Diwana () is a 1967 Indian Bollywood film directed by Mahesh Kaul. The film stars Raj Kapoor, Saira Banu and Lalita Pawar in pivotal roles. The film, made under the Anupam Chitra production banner had music by Shankar–Jaikishan, with lyrics by Hasrat Jaipuri and Shailendra.   Some songs are still popular like "Diwana Mujhko Log Kahein ", "Jisne Tumhe Chand Si Surat", "Hum To Jate Apne Gaon" and "Tumhari Bhi Jai Jai".  This film is also remembered for Kamal Kapoor's strong performance as Raj Kapoor's father.

■ **Apply what you read**
[1] Rewrite the paragraph of the Diwana film text that begins "Diwana () is a 1967 Indian Bollywood film" as a short list of its main facts.
[2] According to the Diwana film text, who played Raj Kapoor's father?
[3] Write a few more sentences to follow on from the end of the Diwana film text.
You can leave the lines aside, since nothing here depends on them.

■ **Collected material**

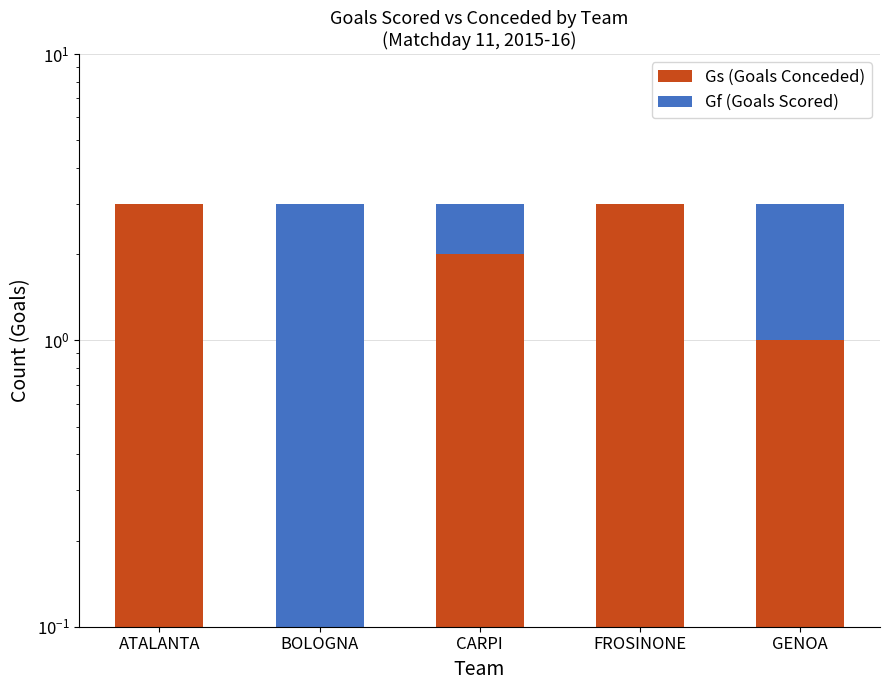

Is it true that Gs (Goals Conceded) equals 0 at BOLOGNA?

True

■ **Answer section**
[1]
- Diwana is a 1967 Indian Bollywood film directed by Mahesh Kaul.
- It stars Raj Kapoor, Saira Banu and Lalita Pawar.
- It was made under the Anupam Chitra banner.
- Shankar–Jaikishan wrote the music, and Hasrat Jaipuri and Shailendra wrote the lyrics.
- Songs that remain popular include "Diwana Mujhko Log Kahein", "Jisne Tumhe Chand Si Surat", "Hum To Jate Apne Gaon" and "Tumhari Bhi Jai Jai".
- Kamal Kapoor is remembered for his strong performance as Raj Kapoor's father.

[2] Kamal Kapoor.

[3]
Plot
Pyarelal (Raj Kapoor), a simple-minded and extremely naive young man, was orphaned at birth, and now lives with Fatima (Lalita Pawar), a Muslim landlady who treats him like her son. Once, he sets on a journey and meets a young woman with whom he falls in love, Kamini Gupta (Saira Banu). Sir Mayadas (Kamal Kapoor), the person who brought her up happens to be Pyarelal's real father. All of a sudden, Pyarelal is arrested on the charge of murder. No one believes that a harmless man like him could commit a crime, let alone kill. However, Pyarelal openly admits in court that he is indeed guilty, and demands capital punishment for it. The reason he does that is unveiled after several secrets, later on.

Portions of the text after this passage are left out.